Graegor inspected the shaft with increased interest. The wood was unusually
warm against his hand. He closed both fists over it, stepped back and swung left, then right. The ends whipped the air.
“You’re the right height for it,” the shopkeeper observed.
“I like it,” Graegor murmured. He twirled it, tossed it from one hand to the other. It wasn’t a cavalryman’s weapon. It was in fact a very common weapon—foot soldiers carried quarterstaves or pikes. But he felt sure that his father couldn’t object to his owning one, or learning how to use it, just for self-defense. And it made an excellent walking stick, in case he ended up hiking all the way to Khenroxa.
He couldn’t help looking back at the saber. He thought about the silver coins at his belt. He probably would not be able to drive a hard enough bargain to get the sword for what he had. The idea of returning Jolie’s scarf crossed his mind, but only fleetingly. The extra coins wouldn’t make the difference, he didn’t know if the scarf merchant would take it back, and he really wanted to give it to her.
And he decided, for some reason, that he really wanted this staff. He wished he knew why he felt so strongly about it, so suddenly.

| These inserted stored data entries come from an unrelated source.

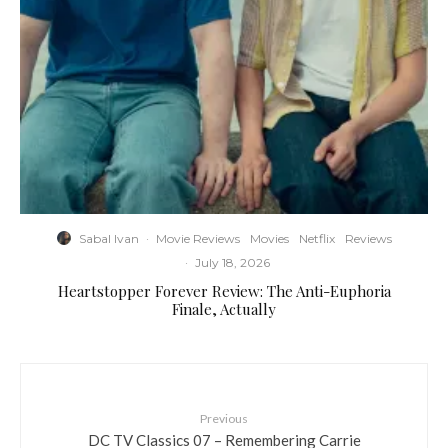
Sabal Ivan
·
Movie Reviews
Movies
Netflix
Reviews
·
July 18, 2026
Heartstopper Forever Review: The Anti-Euphoria
Finale, Actually
Previous
DC TV Classics 07 – Remembering Carrie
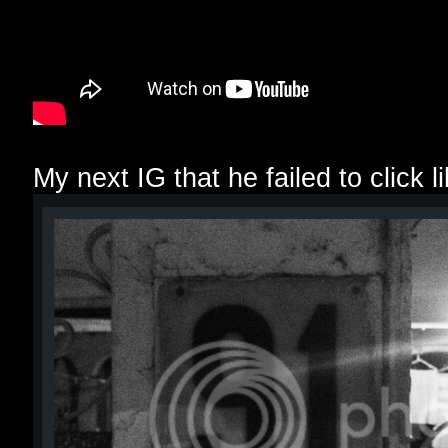
My next IG that he failed to click lik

He planted it in the ground and leaned on it. It took his weight easily, but he could feel the springy flexibility toward its center, strong enough to bend and not break.
“Where was the wood harvested?” he asked.
“The Tolandish rainforest. It’s the only place where purpleheart grows naturally.”
Purpleheart. He’d never heard of that, and he was pretty sure he had heard of most kinds of trees—on the western continent, at least, and even on the northern. If this was an import from the southern continent, it was probably even more expensive than the saber. Graegor sighed and started to extend the staff back to the shopkeeper, but the man didn’t reach for it. “What’s the problem?”